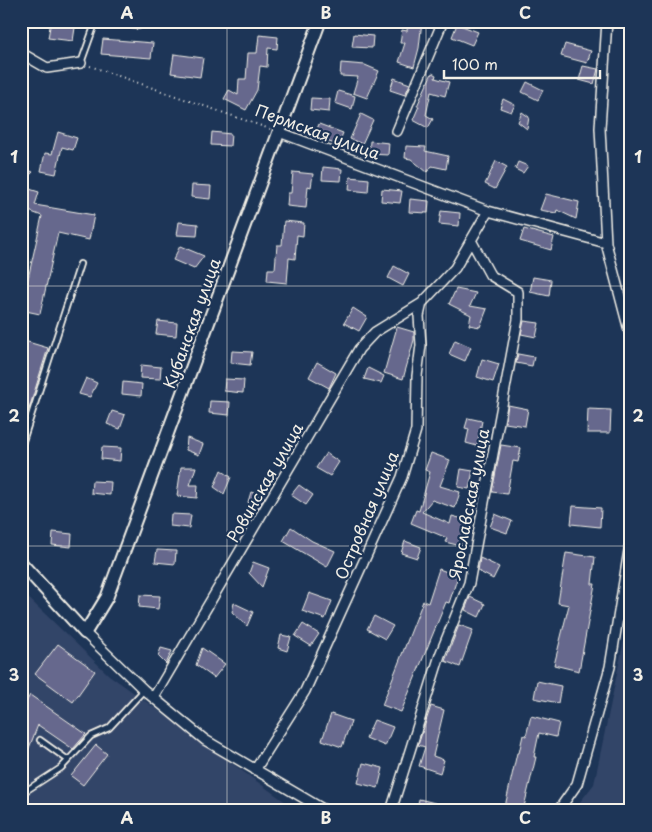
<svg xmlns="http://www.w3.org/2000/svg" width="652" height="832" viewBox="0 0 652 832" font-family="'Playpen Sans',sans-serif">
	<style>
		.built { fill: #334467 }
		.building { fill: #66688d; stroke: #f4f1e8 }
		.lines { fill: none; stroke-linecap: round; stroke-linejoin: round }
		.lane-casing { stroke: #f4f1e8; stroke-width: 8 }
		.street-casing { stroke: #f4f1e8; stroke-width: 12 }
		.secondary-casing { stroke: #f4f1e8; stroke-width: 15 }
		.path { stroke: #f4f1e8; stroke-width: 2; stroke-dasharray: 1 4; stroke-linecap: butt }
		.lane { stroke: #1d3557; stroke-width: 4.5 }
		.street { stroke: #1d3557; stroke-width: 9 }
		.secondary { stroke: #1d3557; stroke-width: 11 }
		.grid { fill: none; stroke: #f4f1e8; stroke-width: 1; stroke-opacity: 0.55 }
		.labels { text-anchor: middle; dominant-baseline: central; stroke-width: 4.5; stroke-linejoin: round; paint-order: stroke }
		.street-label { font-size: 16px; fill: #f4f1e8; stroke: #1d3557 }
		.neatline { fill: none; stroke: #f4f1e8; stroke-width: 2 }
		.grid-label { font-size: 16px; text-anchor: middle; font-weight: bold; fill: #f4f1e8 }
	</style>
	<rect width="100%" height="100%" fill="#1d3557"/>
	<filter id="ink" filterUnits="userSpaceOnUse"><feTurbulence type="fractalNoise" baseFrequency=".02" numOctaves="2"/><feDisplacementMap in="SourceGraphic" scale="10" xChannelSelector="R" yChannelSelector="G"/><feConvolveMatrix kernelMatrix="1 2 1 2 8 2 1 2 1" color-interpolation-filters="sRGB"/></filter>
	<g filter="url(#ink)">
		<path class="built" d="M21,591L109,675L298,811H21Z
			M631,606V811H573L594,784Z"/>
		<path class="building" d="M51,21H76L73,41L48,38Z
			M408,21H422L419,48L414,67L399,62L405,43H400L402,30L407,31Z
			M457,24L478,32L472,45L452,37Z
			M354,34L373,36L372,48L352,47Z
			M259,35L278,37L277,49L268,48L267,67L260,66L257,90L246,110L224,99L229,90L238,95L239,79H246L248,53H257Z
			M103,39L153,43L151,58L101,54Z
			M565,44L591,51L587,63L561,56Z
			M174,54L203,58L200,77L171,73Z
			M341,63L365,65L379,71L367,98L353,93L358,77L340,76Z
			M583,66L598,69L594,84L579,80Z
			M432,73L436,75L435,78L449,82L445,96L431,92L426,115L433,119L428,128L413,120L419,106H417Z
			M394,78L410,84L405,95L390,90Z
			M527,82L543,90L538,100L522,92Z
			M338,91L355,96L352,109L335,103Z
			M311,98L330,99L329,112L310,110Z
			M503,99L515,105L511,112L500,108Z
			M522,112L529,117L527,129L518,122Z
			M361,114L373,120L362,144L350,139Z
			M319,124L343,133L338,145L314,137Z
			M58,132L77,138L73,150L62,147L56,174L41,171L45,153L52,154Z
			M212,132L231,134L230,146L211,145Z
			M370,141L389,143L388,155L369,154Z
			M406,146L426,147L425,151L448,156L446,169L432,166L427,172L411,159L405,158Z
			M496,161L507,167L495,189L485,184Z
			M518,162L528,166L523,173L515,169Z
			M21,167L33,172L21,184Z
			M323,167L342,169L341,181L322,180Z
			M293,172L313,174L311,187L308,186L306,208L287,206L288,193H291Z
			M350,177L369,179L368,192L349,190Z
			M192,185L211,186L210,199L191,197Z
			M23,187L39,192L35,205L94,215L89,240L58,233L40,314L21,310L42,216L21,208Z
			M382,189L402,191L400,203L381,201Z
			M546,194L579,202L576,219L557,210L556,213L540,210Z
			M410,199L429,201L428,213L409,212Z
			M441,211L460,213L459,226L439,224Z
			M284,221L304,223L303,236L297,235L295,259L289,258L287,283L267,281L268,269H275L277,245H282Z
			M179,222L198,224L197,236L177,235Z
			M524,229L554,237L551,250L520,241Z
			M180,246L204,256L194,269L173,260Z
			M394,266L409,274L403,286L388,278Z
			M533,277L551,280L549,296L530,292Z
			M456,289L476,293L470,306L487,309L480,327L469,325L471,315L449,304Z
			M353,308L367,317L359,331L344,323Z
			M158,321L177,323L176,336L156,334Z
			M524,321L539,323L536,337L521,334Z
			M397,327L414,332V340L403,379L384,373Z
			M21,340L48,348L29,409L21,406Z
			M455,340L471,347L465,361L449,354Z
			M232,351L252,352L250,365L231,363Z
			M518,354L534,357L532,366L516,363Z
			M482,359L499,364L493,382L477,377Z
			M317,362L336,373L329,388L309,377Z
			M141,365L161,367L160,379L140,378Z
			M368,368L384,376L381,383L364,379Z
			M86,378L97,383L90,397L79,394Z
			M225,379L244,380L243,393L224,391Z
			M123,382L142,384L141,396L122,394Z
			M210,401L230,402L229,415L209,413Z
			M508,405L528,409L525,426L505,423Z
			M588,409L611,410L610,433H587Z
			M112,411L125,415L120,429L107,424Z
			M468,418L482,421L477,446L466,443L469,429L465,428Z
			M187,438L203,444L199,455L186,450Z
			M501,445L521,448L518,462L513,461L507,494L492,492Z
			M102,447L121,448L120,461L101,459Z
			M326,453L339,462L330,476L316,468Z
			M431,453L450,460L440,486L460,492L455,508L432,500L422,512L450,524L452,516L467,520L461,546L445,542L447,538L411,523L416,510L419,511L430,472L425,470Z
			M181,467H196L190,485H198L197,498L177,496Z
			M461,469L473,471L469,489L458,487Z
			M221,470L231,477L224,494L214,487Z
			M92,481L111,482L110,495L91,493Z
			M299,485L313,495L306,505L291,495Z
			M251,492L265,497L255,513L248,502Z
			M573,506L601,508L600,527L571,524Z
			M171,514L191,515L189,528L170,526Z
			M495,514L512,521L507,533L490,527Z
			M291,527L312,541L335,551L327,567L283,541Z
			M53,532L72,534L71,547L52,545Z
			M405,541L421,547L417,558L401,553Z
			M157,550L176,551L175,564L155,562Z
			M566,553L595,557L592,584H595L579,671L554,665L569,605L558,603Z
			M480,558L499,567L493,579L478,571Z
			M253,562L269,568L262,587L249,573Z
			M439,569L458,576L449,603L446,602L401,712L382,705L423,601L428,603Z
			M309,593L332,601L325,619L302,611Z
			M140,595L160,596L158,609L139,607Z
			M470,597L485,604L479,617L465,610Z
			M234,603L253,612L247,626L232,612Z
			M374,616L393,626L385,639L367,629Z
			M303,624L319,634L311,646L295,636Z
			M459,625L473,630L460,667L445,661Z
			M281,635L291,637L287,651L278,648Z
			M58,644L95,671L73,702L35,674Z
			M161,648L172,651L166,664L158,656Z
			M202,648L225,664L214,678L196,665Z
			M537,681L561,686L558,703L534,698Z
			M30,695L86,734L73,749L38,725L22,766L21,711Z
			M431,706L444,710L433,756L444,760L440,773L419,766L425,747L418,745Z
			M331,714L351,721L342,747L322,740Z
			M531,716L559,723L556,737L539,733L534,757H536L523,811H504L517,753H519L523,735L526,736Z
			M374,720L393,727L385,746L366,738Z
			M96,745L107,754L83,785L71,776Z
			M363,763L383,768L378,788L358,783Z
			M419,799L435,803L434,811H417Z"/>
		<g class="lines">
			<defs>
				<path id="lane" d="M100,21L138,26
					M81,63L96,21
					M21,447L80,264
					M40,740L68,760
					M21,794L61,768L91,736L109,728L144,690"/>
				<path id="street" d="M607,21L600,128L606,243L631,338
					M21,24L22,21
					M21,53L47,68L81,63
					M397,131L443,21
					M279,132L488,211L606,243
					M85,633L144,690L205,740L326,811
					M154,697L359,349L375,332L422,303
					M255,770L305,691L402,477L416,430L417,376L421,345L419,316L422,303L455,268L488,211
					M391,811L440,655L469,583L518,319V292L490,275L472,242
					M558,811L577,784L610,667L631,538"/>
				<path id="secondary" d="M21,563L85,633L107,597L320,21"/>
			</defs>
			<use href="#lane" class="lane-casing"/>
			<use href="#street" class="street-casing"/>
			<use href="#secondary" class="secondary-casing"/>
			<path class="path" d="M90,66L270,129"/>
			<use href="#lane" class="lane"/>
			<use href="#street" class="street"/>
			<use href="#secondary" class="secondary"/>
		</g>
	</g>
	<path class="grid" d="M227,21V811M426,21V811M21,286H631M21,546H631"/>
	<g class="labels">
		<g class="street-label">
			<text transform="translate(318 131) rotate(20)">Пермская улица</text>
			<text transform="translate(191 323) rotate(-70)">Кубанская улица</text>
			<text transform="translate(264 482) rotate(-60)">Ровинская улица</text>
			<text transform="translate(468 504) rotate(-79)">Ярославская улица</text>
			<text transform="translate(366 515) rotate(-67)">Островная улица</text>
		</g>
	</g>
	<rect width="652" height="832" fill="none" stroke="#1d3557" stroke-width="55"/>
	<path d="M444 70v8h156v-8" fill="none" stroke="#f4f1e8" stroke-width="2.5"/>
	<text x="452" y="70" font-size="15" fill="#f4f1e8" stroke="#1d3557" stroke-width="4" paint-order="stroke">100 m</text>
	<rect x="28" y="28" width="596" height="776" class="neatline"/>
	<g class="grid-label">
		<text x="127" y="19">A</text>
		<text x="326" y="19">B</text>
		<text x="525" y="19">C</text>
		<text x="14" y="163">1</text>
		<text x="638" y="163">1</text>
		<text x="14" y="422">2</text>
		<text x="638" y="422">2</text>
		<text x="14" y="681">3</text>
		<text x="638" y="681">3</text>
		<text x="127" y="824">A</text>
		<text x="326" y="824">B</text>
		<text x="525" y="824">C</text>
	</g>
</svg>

## Required work
For the lines above, output exactly those from the line containing "#66688d; stroke: #f4f1e8" through the line containing "M522,112L529,117L527,129L518,122Z", and skip the others.

## Response below
		.building { fill: #66688d; stroke: #f4f1e8 }
		.lines { fill: none; stroke-linecap: round; stroke-linejoin: round }
		.lane-casing { stroke: #f4f1e8; stroke-width: 8 }
		.street-casing { stroke: #f4f1e8; stroke-width: 12 }
		.secondary-casing { stroke: #f4f1e8; stroke-width: 15 }
		.path { stroke: #f4f1e8; stroke-width: 2; stroke-dasharray: 1 4; stroke-linecap: butt }
		.lane { stroke: #1d3557; stroke-width: 4.5 }
		.street { stroke: #1d3557; stroke-width: 9 }
		.secondary { stroke: #1d3557; stroke-width: 11 }
		.grid { fill: none; stroke: #f4f1e8; stroke-width: 1; stroke-opacity: 0.55 }
		.labels { text-anchor: middle; dominant-baseline: central; stroke-width: 4.5; stroke-linejoin: round; paint-order: stroke }
		.street-label { font-size: 16px; fill: #f4f1e8; stroke: #1d3557 }
		.neatline { fill: none; stroke: #f4f1e8; stroke-width: 2 }
		.grid-label { font-size: 16px; text-anchor: middle; font-weight: bold; fill: #f4f1e8 }
	</style>
	<rect width="100%" height="100%" fill="#1d3557"/>
	<filter id="ink" filterUnits="userSpaceOnUse"><feTurbulence type="fractalNoise" baseFrequency=".02" numOctaves="2"/><feDisplacementMap in="SourceGraphic" scale="10" xChannelSelector="R" yChannelSelector="G"/><feConvolveMatrix kernelMatrix="1 2 1 2 8 2 1 2 1" color-interpolation-filters="sRGB"/></filter>
	<g filter="url(#ink)">
		<path class="built" d="M21,591L109,675L298,811H21Z
			M631,606V811H573L594,784Z"/>
		<path class="building" d="M51,21H76L73,41L48,38Z
			M408,21H422L419,48L414,67L399,62L405,43H400L402,30L407,31Z
			M457,24L478,32L472,45L452,37Z
			M354,34L373,36L372,48L352,47Z
			M259,35L278,37L277,49L268,48L267,67L260,66L257,90L246,110L224,99L229,90L238,95L239,79H246L248,53H257Z
			M103,39L153,43L151,58L101,54Z
			M565,44L591,51L587,63L561,56Z
			M174,54L203,58L200,77L171,73Z
			M341,63L365,65L379,71L367,98L353,93L358,77L340,76Z
			M583,66L598,69L594,84L579,80Z
			M432,73L436,75L435,78L449,82L445,96L431,92L426,115L433,119L428,128L413,120L419,106H417Z
			M394,78L410,84L405,95L390,90Z
			M527,82L543,90L538,100L522,92Z
			M338,91L355,96L352,109L335,103Z
			M311,98L330,99L329,112L310,110Z
			M503,99L515,105L511,112L500,108Z
			M522,112L529,117L527,129L518,122Z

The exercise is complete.